Selected excerpt —
# Question



## Mr. Catfish (Apr 10, 2004)

My son and I are planning to go hunting tomorrow. HE use crossbow and I use compound. My Daughter asked if she could come and sit with use in blind. She does have a hunting license but no deer tag. She not sure if she wants to deer hunt so she just wants to go and sit with us to see what it is like. So my question, Can I legally take her with us? Also is it legal for me to carry my bow when I take her squirrel hunting? By the way my son is 15 and my daughter is 11.


----------



## erik (Jun 15, 2010)

shes ok as long as she dosnt shoot at a deer. and yes i dont see why u cant carry a bow if shes squirrle hunting.


----------



## Hoss5355 (Apr 9, 2004)

I don't see a problem with any questions asked. You are legal all the way around I believe. As long as all have a license, and the one without a deer tag isn't hunting deer, you are good. 


Posted using Outdoor Hub Campfire


----------



## Weekender#1 (Mar 25, 2006)

Aim —
Using the hunting forum thread, explain in one to three sentences why Hoss5355 considers it legal for the daughter to come along.

(Data items)
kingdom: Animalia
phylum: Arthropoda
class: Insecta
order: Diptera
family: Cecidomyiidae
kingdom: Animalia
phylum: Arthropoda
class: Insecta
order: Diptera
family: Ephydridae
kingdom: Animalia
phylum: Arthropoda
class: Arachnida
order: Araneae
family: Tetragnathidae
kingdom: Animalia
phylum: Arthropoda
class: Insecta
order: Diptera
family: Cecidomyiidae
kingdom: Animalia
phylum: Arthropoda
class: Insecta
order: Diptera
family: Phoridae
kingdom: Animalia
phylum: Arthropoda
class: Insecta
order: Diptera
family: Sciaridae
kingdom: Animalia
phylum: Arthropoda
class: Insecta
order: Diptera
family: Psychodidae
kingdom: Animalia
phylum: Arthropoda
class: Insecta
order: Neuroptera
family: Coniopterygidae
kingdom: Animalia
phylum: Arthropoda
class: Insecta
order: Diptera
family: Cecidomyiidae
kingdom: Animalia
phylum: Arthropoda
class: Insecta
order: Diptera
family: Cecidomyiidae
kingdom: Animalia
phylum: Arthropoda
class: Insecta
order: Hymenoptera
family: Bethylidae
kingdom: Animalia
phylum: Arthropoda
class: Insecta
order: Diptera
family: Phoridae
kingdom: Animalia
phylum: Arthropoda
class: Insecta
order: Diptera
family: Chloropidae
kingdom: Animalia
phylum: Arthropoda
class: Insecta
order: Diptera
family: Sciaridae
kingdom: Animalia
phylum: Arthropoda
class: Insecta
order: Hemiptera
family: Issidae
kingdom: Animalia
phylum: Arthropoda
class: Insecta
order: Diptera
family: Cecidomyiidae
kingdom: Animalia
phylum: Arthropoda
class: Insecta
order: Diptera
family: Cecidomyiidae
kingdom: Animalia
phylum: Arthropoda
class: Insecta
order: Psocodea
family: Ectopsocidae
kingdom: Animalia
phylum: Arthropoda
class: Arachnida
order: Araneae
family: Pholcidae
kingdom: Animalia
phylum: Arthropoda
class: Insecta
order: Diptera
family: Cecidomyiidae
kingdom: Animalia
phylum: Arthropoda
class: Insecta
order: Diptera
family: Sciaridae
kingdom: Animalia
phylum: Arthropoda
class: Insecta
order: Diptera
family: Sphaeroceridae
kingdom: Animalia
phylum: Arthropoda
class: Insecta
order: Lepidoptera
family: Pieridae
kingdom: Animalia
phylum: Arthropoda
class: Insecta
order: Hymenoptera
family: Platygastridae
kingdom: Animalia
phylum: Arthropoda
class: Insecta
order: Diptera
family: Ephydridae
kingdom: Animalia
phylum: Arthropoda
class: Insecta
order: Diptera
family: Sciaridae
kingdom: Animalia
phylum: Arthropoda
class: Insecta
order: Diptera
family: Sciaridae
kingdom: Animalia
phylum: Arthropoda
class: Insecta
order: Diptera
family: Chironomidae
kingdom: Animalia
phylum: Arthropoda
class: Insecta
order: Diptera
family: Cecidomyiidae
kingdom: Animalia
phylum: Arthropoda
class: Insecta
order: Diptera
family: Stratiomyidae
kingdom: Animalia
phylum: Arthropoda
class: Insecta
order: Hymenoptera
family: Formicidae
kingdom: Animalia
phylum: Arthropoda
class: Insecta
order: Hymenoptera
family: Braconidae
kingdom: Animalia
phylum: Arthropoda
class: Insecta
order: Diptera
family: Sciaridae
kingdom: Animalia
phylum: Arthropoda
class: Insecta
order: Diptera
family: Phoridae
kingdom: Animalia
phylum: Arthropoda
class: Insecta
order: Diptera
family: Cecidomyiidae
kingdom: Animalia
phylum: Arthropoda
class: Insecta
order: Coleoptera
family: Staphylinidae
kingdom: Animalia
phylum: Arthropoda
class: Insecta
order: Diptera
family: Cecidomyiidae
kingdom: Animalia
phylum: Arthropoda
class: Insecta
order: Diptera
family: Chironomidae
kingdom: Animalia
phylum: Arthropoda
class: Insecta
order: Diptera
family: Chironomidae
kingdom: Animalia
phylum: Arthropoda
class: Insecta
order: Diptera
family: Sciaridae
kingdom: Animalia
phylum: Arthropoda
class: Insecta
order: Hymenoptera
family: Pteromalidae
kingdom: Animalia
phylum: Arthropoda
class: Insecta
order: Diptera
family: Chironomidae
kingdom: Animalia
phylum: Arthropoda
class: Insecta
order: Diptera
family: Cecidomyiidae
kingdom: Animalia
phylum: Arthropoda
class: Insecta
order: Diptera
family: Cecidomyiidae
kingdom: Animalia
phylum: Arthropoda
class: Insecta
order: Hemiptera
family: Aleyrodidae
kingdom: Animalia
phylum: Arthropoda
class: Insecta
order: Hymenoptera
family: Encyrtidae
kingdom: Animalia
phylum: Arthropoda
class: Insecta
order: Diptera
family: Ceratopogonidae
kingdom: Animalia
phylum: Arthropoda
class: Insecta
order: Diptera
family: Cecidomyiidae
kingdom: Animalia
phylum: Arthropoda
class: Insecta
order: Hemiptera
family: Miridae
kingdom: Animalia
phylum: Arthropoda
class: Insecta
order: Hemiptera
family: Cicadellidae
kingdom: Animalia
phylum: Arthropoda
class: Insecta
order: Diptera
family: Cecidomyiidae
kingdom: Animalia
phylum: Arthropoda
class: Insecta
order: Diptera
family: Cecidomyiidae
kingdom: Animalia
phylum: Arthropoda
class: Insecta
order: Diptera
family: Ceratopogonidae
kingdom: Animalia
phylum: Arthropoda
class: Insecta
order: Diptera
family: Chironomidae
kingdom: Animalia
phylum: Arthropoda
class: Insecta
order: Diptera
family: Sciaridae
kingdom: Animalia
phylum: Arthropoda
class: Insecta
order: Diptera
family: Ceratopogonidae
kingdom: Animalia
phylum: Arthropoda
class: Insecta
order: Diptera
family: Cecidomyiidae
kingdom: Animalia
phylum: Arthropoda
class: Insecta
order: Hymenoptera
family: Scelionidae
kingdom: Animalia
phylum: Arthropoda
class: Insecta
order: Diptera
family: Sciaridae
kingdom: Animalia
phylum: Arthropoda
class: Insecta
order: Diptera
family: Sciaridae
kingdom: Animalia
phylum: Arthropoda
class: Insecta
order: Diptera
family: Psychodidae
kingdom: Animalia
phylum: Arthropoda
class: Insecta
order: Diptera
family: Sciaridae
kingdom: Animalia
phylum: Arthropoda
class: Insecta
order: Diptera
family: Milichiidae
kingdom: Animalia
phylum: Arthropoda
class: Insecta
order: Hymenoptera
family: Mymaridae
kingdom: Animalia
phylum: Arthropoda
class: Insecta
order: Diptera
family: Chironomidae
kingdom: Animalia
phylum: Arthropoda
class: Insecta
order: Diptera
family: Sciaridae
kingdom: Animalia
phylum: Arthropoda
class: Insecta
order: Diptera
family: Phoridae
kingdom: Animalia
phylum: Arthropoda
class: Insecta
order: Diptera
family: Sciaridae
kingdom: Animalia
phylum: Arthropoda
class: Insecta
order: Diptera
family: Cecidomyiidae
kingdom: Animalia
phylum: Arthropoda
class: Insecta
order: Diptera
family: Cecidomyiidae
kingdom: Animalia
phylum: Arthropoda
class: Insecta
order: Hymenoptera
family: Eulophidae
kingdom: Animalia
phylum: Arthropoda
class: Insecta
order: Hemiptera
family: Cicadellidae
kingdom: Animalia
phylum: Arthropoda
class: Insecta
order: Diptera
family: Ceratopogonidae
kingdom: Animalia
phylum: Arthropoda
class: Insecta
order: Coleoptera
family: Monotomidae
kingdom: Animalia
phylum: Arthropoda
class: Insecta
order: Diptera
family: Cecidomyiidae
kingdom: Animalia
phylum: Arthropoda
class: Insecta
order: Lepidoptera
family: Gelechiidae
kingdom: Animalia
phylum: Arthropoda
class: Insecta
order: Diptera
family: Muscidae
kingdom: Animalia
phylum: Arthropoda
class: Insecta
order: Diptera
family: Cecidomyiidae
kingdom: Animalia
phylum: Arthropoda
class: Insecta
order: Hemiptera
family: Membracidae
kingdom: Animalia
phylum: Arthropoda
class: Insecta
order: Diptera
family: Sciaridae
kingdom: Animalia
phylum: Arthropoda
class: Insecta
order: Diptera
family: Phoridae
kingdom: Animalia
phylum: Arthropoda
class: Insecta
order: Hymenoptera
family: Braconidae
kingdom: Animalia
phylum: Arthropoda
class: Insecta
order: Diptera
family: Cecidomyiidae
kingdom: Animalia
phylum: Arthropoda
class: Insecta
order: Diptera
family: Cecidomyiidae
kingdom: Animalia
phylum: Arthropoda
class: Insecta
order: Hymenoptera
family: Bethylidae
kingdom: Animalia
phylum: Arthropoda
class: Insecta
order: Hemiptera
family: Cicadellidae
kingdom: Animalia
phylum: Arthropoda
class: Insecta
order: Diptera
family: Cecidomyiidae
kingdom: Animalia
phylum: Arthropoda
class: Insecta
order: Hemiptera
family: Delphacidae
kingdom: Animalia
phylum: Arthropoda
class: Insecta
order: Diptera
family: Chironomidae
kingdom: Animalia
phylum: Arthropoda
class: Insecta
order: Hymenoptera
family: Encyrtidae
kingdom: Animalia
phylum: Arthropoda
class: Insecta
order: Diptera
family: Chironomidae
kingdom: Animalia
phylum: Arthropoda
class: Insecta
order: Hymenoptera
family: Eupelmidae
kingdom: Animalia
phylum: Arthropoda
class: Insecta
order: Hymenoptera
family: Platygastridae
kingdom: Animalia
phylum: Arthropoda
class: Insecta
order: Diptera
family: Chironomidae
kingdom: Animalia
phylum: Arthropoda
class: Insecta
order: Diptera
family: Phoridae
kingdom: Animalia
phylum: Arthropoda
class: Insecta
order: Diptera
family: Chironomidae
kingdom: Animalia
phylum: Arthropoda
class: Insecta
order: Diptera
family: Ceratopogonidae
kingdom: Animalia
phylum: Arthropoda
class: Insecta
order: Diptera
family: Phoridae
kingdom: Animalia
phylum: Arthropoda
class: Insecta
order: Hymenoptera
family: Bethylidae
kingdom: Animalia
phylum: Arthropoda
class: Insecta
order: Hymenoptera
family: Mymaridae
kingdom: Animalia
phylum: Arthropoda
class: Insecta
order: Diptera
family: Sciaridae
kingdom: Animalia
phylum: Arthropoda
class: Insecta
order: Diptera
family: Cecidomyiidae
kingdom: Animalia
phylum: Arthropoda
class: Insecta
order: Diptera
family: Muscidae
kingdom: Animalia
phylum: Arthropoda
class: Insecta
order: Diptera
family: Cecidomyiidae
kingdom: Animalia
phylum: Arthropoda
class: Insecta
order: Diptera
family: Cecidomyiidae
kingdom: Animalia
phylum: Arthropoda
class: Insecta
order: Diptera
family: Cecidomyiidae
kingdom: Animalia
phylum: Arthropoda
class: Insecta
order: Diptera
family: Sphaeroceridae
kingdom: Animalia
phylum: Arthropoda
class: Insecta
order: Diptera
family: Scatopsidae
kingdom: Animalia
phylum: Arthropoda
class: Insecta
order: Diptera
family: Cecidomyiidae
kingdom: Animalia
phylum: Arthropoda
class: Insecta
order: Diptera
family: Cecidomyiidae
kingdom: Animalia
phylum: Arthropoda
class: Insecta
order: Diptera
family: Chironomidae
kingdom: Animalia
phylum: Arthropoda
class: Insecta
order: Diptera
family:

Output for this task —
Hoss5355 says it is legal because everyone in the group has a license. The daughter, who lacks a deer tag, will not be hunting deer.